Horizontal gene transfer has been implicated for the transfer of genes from archea to bacteria, however the functions of many of these factors seems not to be conserved between archael and eukaryotic and their bacterial orthologs. Archea and eukarya share a significant number of initiation factors, including eIF2 and eIF2C and eIF6. These factors are believed to form the core initiation system that was part of the common ancestor of archea and eukaryotes (Aravind and Koonin, 2001).
In addition to many eIFs containing alpha helices, many domains of eIF subunits are RRM. These are highly seen within eukaryotes and the folds within these proteins are ancient and predate the radiation of the three divisions of life. This distribution of structural features has stimulated the idea that eukaryotes have 'snatched' domains for translation factors from novelprotein families that were evolving by rapid sequence changes of pre-existing folds and therefore propagayed an expansion early in the evolution of eukaryotes. Acceptance of these novel domains resulted in their fixation due to their critical roles.

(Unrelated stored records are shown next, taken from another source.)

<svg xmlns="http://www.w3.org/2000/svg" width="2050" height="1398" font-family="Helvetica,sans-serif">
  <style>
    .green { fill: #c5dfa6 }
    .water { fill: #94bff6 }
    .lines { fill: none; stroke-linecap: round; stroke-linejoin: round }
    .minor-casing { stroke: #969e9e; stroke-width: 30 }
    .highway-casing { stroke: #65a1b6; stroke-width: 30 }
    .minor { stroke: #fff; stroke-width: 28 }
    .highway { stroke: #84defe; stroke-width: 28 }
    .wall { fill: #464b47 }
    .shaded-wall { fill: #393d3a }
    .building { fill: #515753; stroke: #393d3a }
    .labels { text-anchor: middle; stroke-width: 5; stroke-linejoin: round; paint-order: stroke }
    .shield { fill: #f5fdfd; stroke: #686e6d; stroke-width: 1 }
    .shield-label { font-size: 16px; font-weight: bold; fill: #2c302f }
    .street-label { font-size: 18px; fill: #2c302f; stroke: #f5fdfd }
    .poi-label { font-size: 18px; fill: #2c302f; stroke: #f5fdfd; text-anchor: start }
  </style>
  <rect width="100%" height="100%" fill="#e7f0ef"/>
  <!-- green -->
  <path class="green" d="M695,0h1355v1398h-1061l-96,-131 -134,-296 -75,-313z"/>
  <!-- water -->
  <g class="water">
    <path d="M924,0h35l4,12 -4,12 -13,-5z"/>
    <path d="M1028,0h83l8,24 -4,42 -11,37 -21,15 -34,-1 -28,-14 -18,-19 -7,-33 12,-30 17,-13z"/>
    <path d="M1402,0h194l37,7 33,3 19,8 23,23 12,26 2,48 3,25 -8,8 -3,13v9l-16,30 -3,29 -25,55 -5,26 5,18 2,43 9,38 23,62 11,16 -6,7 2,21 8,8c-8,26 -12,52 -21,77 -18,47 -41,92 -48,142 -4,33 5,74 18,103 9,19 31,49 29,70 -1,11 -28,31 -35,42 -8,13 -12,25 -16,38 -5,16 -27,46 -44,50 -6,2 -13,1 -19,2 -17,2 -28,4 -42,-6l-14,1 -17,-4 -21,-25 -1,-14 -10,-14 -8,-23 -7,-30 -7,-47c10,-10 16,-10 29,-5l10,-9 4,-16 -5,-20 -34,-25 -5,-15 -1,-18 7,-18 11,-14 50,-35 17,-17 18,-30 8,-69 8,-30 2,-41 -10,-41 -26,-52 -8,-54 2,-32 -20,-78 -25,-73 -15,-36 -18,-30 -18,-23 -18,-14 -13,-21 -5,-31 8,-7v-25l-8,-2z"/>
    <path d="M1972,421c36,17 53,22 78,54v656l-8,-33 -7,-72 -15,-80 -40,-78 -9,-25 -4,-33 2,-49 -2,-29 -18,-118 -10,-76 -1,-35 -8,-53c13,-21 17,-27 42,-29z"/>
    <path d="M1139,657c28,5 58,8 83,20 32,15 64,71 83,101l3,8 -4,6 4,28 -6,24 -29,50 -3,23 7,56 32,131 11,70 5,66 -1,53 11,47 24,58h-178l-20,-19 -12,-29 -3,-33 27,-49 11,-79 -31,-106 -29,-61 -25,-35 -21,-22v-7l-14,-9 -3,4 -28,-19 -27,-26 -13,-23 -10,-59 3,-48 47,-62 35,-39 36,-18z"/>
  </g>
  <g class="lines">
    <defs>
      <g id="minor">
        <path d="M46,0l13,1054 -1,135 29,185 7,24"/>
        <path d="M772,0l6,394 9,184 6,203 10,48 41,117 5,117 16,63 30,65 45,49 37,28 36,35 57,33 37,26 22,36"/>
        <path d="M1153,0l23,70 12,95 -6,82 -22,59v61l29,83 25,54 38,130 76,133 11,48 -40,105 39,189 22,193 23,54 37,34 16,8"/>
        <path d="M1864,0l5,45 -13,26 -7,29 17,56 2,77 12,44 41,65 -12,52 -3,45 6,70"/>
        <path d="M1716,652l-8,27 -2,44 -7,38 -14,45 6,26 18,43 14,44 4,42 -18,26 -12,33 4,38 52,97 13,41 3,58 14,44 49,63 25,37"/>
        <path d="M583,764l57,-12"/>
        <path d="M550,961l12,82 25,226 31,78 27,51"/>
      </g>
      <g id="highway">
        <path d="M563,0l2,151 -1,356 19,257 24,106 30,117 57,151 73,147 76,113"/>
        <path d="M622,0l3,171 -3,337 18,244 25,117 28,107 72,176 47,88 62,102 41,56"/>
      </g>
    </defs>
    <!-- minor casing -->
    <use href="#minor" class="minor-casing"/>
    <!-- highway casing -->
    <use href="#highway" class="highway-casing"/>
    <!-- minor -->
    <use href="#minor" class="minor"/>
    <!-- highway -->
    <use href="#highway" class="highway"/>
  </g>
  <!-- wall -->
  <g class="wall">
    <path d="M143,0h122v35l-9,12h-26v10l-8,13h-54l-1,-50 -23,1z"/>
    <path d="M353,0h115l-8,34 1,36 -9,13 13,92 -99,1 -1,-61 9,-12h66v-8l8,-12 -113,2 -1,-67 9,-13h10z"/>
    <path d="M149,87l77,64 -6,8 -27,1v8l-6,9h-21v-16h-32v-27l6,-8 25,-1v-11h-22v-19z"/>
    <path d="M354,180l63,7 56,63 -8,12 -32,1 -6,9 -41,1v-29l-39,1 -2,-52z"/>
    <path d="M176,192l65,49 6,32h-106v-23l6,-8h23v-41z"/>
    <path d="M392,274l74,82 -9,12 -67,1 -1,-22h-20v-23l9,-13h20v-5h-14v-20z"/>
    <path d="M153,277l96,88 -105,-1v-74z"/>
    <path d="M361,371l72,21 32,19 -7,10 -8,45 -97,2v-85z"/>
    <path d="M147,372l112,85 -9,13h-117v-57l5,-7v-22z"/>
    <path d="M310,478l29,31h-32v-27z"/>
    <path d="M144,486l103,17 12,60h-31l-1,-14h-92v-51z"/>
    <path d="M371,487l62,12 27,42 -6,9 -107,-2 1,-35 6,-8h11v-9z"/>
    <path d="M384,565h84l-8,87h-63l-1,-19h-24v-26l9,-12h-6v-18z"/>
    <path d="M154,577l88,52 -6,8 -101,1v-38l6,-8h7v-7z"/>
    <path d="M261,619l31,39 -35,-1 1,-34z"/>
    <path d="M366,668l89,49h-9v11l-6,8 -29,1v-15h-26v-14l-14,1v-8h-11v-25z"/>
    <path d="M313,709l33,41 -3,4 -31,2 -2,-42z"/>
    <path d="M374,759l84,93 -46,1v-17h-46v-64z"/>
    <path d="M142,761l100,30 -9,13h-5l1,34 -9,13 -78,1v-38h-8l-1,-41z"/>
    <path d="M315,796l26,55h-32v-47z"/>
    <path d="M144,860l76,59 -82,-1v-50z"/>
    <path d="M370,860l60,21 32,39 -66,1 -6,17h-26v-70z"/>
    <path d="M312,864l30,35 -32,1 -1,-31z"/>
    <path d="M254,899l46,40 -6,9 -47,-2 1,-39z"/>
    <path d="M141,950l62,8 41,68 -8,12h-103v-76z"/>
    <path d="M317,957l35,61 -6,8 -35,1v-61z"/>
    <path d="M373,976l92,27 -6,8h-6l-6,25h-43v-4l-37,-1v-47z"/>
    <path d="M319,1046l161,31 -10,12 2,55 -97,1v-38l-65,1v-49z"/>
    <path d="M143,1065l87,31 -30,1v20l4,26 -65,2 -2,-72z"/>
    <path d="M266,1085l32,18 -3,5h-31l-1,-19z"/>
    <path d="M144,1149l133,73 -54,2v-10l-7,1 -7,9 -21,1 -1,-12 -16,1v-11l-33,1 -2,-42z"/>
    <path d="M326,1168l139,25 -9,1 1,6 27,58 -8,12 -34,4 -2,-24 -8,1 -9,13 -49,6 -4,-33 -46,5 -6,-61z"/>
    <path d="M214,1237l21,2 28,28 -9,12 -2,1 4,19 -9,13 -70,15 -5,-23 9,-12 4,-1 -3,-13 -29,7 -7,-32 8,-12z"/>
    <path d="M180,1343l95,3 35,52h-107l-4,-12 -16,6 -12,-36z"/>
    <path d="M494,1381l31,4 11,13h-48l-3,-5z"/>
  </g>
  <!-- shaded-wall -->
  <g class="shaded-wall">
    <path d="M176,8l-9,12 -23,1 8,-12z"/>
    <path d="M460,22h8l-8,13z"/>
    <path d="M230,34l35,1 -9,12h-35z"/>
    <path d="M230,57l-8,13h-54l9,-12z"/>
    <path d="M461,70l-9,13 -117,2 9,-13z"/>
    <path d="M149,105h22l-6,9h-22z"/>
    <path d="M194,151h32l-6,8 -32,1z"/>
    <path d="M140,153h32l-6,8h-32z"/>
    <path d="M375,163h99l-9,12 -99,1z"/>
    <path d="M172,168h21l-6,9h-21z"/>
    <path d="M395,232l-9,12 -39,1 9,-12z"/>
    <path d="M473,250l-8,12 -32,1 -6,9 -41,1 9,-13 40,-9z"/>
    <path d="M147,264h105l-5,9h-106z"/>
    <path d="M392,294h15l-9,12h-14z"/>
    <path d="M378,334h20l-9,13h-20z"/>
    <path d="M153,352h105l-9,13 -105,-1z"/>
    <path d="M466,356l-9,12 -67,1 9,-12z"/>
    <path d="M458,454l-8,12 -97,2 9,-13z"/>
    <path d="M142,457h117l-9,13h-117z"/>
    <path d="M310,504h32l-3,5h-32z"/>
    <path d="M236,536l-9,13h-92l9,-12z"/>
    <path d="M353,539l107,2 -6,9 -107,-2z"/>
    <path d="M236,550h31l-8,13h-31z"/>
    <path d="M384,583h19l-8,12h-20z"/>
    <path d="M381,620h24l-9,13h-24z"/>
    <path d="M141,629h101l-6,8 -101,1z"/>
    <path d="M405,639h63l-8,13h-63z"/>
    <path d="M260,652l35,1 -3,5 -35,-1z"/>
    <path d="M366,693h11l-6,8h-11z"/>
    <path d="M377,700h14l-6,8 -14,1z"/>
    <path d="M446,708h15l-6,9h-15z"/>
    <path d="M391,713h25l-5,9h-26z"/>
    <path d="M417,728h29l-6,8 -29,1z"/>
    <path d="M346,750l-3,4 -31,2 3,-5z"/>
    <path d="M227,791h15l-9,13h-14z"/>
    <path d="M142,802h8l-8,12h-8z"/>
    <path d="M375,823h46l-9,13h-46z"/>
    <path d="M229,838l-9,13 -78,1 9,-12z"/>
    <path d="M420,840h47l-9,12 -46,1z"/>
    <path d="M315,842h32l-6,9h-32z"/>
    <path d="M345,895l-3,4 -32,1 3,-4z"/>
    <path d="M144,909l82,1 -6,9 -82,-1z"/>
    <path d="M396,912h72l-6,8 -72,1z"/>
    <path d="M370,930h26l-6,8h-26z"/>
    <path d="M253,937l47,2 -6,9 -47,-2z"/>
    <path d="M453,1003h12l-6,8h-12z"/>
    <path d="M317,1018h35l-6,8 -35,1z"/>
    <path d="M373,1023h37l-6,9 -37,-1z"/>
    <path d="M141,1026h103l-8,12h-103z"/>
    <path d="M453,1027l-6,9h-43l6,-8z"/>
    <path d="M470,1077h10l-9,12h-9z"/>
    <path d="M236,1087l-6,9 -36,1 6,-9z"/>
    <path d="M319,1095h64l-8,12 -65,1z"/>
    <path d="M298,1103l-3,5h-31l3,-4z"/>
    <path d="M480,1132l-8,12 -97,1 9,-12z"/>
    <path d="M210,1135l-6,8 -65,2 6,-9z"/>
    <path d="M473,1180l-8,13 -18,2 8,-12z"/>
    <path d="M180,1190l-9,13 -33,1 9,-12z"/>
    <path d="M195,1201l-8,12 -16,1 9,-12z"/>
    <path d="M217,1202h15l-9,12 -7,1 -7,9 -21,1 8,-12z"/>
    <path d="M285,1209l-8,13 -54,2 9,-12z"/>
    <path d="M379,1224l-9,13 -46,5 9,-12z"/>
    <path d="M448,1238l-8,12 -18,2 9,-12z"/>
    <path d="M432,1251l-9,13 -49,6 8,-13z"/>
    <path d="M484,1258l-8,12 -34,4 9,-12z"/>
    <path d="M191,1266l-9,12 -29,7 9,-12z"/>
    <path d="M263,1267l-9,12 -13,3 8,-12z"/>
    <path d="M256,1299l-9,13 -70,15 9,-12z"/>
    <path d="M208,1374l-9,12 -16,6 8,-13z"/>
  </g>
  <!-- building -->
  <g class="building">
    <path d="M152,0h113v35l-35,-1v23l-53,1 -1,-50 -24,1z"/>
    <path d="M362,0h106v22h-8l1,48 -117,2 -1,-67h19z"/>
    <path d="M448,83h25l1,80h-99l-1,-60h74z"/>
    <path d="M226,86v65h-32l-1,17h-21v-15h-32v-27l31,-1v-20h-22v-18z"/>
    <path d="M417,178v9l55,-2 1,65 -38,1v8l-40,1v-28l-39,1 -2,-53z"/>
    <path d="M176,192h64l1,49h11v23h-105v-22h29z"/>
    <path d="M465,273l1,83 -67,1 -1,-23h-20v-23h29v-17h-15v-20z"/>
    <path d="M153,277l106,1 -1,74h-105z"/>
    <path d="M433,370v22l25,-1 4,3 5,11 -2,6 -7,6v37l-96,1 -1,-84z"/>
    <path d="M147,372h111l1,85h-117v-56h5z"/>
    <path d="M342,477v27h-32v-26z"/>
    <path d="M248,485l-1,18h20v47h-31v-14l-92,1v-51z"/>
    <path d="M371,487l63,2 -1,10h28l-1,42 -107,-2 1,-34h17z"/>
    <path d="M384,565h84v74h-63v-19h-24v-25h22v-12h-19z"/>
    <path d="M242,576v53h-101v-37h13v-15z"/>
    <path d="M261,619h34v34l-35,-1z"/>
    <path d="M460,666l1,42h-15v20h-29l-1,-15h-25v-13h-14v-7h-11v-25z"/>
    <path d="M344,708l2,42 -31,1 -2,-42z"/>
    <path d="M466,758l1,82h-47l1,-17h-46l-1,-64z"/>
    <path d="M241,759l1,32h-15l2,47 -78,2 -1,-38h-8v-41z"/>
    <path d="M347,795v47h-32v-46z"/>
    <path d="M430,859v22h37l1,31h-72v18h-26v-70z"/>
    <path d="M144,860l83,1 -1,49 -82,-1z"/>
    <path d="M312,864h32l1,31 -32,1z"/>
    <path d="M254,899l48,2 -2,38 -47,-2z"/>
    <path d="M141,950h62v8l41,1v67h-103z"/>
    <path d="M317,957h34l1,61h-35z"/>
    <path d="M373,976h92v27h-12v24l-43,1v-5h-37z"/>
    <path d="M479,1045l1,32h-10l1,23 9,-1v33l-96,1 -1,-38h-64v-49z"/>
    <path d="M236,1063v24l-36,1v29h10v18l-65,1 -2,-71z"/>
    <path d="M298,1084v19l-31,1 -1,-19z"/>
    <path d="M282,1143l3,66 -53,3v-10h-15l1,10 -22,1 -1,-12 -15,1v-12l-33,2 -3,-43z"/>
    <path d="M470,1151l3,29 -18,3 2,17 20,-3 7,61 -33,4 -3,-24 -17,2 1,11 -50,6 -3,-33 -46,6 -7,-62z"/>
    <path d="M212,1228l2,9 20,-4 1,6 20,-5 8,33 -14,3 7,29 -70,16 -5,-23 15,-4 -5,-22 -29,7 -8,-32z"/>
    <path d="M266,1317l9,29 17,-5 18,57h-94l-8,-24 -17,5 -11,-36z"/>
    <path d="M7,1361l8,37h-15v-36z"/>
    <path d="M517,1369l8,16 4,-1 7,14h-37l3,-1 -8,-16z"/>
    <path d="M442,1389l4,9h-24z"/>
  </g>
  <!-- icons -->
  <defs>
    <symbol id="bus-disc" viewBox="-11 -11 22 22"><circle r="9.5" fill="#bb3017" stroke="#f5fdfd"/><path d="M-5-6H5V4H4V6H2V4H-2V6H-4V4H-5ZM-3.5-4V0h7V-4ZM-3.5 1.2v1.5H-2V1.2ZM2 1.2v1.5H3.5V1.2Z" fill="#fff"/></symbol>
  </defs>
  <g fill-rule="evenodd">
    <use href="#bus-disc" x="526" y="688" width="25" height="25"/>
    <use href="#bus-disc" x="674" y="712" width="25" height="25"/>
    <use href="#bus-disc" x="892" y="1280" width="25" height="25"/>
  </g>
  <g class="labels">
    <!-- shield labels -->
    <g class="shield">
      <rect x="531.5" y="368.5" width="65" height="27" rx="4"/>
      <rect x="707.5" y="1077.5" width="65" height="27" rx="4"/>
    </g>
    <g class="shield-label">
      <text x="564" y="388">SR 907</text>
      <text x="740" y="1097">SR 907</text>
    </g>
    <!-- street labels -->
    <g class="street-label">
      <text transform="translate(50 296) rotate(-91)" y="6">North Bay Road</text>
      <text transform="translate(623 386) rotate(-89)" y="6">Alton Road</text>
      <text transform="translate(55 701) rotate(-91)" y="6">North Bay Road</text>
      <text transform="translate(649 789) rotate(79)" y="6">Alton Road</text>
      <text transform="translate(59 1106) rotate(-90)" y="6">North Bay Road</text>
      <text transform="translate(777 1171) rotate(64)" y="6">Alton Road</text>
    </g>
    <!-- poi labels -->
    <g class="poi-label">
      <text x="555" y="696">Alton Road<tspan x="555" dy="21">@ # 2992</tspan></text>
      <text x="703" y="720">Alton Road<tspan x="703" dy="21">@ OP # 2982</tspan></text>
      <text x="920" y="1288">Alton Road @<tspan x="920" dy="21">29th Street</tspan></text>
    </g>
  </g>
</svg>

In conclusion, it seems that all three of the domains of life share some similarities in initiation factors to one another, as well as with ribosomes, depicting that the underlying mechanism of translation intiation 'should' be fairly similar. However, differential divergence and conservation of selected domains have entitled eukaryotes with a more complex and versatile system of translation initiation. I believe that subsequent studies to further advance our knowledge on the evolutionary basis of initiation factors should prove useful in our understanding of the translation initiation system and also to view the different proposed mechanisms, the scanning model and IRES initiation, in an evolutionary perspective to help clarify their differences and purposes.